**WHAT YOU WILL DO:** What do the lines from the top of the data through the line with "[434,499,493,514] Board ->" say? Quote them exactly and include both ends.
GIVEN RECORDS Start Marker
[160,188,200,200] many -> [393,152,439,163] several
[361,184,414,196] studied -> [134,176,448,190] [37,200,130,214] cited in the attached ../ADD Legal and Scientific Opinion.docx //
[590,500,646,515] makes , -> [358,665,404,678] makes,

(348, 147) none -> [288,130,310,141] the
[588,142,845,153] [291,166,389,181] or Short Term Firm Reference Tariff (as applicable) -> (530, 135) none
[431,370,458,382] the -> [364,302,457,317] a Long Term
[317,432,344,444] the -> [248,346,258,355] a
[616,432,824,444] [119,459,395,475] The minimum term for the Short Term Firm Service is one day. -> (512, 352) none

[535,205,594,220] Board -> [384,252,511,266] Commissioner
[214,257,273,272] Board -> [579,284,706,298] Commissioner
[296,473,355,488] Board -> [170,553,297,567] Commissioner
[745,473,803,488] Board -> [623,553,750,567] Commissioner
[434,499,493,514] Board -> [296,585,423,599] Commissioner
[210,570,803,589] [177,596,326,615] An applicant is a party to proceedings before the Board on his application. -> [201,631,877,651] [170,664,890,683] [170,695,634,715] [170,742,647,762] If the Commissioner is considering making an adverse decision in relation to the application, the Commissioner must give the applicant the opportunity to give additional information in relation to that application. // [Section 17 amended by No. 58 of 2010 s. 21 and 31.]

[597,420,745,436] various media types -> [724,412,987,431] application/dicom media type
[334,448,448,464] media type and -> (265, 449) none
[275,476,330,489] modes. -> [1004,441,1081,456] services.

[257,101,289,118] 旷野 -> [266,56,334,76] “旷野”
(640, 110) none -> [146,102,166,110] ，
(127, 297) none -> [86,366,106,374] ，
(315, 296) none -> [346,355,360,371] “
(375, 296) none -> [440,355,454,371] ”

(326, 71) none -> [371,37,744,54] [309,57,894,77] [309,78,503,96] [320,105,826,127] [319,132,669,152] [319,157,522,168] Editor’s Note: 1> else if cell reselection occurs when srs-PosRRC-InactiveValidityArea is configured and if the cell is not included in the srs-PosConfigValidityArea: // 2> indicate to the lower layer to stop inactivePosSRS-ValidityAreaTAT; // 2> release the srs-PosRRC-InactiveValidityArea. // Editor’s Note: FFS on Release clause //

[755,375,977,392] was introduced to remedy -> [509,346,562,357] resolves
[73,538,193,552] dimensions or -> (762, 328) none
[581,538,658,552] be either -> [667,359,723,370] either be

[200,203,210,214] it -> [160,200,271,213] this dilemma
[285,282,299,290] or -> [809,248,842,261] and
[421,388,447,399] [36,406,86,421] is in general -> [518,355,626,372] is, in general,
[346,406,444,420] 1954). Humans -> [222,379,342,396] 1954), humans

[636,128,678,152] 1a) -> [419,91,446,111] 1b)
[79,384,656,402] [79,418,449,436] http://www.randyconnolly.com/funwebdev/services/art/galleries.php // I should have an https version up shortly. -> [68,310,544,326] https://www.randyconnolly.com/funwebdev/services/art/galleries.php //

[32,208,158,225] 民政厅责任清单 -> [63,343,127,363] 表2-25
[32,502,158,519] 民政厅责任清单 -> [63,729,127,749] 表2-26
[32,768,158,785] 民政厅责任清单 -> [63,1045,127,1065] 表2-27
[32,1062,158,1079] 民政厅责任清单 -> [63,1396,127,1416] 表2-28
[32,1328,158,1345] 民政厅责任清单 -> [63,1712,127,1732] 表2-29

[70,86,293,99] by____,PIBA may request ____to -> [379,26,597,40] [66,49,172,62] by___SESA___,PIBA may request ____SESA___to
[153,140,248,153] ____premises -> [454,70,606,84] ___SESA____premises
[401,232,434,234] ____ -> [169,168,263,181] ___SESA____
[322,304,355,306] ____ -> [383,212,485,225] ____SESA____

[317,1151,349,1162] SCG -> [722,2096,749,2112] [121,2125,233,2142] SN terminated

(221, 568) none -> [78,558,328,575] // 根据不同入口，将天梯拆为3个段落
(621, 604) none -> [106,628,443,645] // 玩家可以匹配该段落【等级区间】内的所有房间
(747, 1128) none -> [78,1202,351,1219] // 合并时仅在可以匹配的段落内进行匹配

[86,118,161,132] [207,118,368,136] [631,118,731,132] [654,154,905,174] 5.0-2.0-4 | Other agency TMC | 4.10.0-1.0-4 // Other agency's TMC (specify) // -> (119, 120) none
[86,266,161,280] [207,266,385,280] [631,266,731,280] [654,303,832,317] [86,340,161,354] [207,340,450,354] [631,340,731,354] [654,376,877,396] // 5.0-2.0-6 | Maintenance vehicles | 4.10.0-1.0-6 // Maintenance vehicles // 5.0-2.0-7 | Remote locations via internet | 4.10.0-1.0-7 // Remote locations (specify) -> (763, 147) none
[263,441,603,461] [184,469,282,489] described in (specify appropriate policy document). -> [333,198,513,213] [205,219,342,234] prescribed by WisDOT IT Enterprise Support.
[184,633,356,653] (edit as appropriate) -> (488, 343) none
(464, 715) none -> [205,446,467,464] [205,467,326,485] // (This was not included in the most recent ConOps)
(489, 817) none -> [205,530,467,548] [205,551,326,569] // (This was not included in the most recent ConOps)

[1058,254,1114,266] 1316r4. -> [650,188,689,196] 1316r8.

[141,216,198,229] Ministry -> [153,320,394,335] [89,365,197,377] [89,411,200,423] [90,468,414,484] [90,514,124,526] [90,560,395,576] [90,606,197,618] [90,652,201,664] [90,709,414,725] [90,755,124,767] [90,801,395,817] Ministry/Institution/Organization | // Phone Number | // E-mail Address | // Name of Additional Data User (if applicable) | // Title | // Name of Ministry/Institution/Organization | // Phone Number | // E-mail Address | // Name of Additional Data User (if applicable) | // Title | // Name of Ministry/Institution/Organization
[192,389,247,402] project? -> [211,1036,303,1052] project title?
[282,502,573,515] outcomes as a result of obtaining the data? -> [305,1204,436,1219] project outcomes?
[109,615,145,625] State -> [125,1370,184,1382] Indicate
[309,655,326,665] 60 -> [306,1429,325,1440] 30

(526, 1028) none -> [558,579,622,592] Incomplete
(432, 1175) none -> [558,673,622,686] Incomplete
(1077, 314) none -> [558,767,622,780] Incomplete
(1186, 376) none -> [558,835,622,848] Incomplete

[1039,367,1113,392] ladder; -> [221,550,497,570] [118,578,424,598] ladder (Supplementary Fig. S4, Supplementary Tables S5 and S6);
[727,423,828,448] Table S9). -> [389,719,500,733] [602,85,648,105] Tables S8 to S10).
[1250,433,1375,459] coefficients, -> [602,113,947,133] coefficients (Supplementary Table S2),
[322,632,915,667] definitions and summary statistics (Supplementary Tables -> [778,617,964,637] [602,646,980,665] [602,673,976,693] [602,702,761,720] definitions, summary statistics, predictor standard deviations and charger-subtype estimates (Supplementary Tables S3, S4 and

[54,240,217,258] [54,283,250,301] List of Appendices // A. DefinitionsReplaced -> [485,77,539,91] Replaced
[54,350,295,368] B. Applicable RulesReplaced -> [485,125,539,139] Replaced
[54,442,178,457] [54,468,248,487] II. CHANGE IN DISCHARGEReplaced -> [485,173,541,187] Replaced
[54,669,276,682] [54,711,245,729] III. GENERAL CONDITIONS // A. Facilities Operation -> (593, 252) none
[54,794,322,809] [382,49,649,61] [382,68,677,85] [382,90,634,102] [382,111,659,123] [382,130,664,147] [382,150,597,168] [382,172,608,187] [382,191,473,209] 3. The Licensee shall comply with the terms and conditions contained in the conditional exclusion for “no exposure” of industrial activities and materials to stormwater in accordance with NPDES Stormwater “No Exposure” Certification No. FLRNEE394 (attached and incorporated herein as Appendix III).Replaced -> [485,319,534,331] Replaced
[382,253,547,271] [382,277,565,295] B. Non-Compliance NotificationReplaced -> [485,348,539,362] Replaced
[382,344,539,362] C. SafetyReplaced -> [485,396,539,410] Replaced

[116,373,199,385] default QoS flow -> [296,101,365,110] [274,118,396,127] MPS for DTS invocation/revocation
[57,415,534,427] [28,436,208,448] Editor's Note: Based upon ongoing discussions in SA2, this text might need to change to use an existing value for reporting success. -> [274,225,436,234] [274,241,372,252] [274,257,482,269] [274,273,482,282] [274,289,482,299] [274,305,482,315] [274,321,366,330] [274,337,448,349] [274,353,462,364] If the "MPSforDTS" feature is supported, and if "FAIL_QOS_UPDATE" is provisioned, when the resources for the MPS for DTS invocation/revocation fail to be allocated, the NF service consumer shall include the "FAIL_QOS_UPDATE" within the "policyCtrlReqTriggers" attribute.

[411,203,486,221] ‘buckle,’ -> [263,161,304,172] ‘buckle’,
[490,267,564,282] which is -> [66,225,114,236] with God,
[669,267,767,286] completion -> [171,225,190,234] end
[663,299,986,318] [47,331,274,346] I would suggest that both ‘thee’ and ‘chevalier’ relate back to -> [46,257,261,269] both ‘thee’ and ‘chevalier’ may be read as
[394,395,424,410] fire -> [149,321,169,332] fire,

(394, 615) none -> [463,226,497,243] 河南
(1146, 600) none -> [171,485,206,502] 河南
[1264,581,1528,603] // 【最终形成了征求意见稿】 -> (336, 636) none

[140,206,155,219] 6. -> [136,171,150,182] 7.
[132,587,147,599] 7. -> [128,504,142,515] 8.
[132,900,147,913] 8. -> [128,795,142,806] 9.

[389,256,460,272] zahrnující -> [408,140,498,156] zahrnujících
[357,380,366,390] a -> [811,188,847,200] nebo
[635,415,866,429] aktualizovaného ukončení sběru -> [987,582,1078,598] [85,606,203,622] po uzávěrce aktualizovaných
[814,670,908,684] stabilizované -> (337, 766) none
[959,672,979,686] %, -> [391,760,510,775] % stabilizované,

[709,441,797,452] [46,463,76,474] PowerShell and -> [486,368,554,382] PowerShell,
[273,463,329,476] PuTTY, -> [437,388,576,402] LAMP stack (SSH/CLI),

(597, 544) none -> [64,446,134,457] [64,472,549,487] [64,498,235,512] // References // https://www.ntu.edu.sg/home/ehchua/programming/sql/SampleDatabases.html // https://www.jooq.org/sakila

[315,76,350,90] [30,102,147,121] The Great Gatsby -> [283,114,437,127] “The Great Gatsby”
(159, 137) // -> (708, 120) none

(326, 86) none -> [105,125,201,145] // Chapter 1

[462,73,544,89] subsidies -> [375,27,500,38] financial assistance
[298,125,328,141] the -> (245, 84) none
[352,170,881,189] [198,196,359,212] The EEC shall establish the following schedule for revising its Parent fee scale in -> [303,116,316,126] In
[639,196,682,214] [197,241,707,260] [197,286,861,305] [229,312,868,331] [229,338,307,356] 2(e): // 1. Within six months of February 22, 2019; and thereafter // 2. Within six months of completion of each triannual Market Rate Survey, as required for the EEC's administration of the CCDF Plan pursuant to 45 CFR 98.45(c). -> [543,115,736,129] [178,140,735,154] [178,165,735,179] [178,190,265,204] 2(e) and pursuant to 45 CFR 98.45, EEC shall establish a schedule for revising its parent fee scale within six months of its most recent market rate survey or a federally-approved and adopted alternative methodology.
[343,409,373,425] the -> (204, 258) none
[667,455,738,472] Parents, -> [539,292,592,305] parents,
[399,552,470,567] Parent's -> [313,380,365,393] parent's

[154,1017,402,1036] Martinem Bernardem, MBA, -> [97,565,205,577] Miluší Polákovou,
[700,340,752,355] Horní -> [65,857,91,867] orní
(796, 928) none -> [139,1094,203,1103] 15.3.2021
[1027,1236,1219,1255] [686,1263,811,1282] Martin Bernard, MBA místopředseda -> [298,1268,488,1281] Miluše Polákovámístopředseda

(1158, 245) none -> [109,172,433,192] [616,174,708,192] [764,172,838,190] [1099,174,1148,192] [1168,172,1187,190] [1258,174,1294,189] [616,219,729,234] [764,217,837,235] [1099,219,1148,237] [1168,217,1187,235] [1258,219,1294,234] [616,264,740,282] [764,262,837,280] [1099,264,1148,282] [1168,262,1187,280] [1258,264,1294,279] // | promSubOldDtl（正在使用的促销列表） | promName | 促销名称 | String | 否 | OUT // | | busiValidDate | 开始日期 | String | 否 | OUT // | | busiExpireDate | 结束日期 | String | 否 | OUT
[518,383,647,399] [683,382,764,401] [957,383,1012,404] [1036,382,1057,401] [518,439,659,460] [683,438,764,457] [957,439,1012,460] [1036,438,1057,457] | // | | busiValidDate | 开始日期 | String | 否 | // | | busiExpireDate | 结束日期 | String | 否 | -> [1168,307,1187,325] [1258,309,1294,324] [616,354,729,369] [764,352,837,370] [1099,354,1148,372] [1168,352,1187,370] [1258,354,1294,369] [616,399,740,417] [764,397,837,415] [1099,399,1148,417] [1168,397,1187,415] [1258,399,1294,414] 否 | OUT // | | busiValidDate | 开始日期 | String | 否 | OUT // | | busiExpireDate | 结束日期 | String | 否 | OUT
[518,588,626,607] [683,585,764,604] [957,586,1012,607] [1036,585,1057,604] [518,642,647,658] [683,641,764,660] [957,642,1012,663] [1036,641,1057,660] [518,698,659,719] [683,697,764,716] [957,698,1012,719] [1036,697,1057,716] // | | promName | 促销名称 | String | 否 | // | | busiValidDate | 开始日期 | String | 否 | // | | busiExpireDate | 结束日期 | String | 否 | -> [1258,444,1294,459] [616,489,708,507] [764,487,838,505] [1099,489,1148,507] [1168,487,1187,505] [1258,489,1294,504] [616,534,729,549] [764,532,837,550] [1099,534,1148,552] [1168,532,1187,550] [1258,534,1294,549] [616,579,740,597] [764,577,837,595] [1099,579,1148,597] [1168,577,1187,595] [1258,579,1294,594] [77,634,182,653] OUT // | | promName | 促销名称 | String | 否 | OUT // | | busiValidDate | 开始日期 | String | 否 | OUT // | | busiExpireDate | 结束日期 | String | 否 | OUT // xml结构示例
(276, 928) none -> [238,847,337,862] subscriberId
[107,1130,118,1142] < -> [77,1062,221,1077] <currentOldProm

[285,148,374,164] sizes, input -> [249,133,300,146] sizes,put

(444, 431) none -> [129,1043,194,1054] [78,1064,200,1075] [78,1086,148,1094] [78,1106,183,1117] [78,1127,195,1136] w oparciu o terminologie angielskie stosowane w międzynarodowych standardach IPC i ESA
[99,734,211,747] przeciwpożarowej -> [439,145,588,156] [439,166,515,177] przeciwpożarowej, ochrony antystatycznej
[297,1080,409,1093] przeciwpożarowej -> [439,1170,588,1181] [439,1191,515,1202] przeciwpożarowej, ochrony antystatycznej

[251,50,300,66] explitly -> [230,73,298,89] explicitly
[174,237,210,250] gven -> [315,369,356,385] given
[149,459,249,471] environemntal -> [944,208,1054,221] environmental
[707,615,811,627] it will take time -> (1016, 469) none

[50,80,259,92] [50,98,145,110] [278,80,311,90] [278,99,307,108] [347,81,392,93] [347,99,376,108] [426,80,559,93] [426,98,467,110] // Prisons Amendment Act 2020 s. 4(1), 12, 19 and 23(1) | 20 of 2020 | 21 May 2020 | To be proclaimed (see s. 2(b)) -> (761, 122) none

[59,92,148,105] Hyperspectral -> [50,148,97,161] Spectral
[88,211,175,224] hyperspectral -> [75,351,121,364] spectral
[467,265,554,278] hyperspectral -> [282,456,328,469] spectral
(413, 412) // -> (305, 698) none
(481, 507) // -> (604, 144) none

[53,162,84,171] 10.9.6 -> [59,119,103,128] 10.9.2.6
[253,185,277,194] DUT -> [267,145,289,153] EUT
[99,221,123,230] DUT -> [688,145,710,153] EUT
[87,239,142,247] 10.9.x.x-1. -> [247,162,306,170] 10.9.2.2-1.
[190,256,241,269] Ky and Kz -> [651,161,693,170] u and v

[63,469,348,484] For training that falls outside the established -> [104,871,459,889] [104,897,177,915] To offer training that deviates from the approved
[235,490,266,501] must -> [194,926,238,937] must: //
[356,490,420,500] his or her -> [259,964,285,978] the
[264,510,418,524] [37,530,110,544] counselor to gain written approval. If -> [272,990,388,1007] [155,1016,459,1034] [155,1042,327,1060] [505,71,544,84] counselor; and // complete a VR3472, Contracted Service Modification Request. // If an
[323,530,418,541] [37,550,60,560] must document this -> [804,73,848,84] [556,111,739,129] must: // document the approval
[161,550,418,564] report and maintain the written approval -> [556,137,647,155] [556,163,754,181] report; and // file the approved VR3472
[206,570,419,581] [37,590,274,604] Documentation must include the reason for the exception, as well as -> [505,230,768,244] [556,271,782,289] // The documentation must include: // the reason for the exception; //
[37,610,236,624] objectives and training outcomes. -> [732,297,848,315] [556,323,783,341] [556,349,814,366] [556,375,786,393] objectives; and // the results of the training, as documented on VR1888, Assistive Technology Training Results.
GIVEN RECORDS End Marker
**SOLUTION TO THIS PROBLEM:**
[160,188,200,200] many -> [393,152,439,163] several
[361,184,414,196] studied -> [134,176,448,190] [37,200,130,214] cited in the attached ../ADD Legal and Scientific Opinion.docx //
[590,500,646,515] makes , -> [358,665,404,678] makes,

(348, 147) none -> [288,130,310,141] the
[588,142,845,153] [291,166,389,181] or Short Term Firm Reference Tariff (as applicable) -> (530, 135) none
[431,370,458,382] the -> [364,302,457,317] a Long Term
[317,432,344,444] the -> [248,346,258,355] a
[616,432,824,444] [119,459,395,475] The minimum term for the Short Term Firm Service is one day. -> (512, 352) none

[535,205,594,220] Board -> [384,252,511,266] Commissioner
[214,257,273,272] Board -> [579,284,706,298] Commissioner
[296,473,355,488] Board -> [170,553,297,567] Commissioner
[745,473,803,488] Board -> [623,553,750,567] Commissioner
[434,499,493,514] Board -> [296,585,423,599] Commissioner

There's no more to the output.